:: Problem details ::
Print the whole listing, character for character.

::::::

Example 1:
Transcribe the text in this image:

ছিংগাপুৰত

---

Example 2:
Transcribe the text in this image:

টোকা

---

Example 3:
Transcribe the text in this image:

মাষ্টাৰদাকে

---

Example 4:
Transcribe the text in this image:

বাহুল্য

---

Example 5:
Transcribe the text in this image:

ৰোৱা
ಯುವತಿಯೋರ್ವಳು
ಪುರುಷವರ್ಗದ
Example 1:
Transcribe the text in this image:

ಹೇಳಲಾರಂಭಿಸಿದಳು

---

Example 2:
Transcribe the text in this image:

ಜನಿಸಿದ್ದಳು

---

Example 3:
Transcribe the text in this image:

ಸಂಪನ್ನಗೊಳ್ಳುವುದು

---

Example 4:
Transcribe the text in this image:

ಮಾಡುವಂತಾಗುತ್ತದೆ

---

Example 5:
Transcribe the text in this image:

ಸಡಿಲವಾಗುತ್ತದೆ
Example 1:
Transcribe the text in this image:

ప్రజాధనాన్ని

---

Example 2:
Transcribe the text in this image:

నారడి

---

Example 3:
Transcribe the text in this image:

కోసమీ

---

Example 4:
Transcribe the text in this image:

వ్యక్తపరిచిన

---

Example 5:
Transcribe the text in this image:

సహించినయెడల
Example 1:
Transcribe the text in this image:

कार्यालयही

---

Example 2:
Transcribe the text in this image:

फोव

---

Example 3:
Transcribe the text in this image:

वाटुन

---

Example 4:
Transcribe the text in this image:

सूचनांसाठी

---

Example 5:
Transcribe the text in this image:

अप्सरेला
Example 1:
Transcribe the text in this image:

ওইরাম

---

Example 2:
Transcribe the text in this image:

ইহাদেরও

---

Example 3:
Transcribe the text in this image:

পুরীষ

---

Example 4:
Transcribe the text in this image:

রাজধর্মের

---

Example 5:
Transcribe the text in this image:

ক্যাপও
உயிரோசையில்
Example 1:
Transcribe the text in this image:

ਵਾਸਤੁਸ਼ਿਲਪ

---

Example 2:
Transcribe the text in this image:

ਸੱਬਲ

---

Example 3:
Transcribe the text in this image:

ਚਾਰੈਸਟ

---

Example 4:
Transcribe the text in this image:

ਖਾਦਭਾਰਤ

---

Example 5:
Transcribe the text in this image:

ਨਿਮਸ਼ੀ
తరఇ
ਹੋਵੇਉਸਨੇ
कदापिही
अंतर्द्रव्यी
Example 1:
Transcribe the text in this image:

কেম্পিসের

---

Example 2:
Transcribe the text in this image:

::::::

:: Task output ::
Example 1:
Transcribe the text in this image:

ছিংগাপুৰত

---

Example 2:
Transcribe the text in this image:

টোকা

---

Example 3:
Transcribe the text in this image:

মাষ্টাৰদাকে

---

Example 4:
Transcribe the text in this image:

বাহুল্য

---

Example 5:
Transcribe the text in this image:

ৰোৱা
ಯುವತಿಯೋರ್ವಳು
ಪುರುಷವರ್ಗದ
Example 1:
Transcribe the text in this image:

ಹೇಳಲಾರಂಭಿಸಿದಳು

---

Example 2:
Transcribe the text in this image:

ಜನಿಸಿದ್ದಳು

---

Example 3:
Transcribe the text in this image:

ಸಂಪನ್ನಗೊಳ್ಳುವುದು

---

Example 4:
Transcribe the text in this image:

ಮಾಡುವಂತಾಗುತ್ತದೆ

---

Example 5:
Transcribe the text in this image:

ಸಡಿಲವಾಗುತ್ತದೆ
Example 1:
Transcribe the text in this image:

ప్రజాధనాన్ని

---

Example 2:
Transcribe the text in this image:

నారడి

---

Example 3:
Transcribe the text in this image:

కోసమీ

---

Example 4:
Transcribe the text in this image:

వ్యక్తపరిచిన

---

Example 5:
Transcribe the text in this image:

సహించినయెడల
Example 1:
Transcribe the text in this image:

कार्यालयही

---

Example 2:
Transcribe the text in this image:

फोव

---

Example 3:
Transcribe the text in this image:

वाटुन

---

Example 4:
Transcribe the text in this image:

सूचनांसाठी

---

Example 5:
Transcribe the text in this image:

अप्सरेला
Example 1:
Transcribe the text in this image:

ওইরাম

---

Example 2:
Transcribe the text in this image:

ইহাদেরও

---

Example 3:
Transcribe the text in this image:

পুরীষ

---

Example 4:
Transcribe the text in this image:

রাজধর্মের

---

Example 5:
Transcribe the text in this image:

ক্যাপও
உயிரோசையில்
Example 1:
Transcribe the text in this image:

ਵਾਸਤੁਸ਼ਿਲਪ

---

Example 2:
Transcribe the text in this image:

ਸੱਬਲ

---

Example 3:
Transcribe the text in this image:

ਚਾਰੈਸਟ

---

Example 4:
Transcribe the text in this image:

ਖਾਦਭਾਰਤ

---

Example 5:
Transcribe the text in this image:

ਨਿਮਸ਼ੀ
తరఇ
ਹੋਵੇਉਸਨੇ
कदापिही
अंतर्द्रव्यी
Example 1:
Transcribe the text in this image:

কেম্পিসের

---

Example 2:
Transcribe the text in this image:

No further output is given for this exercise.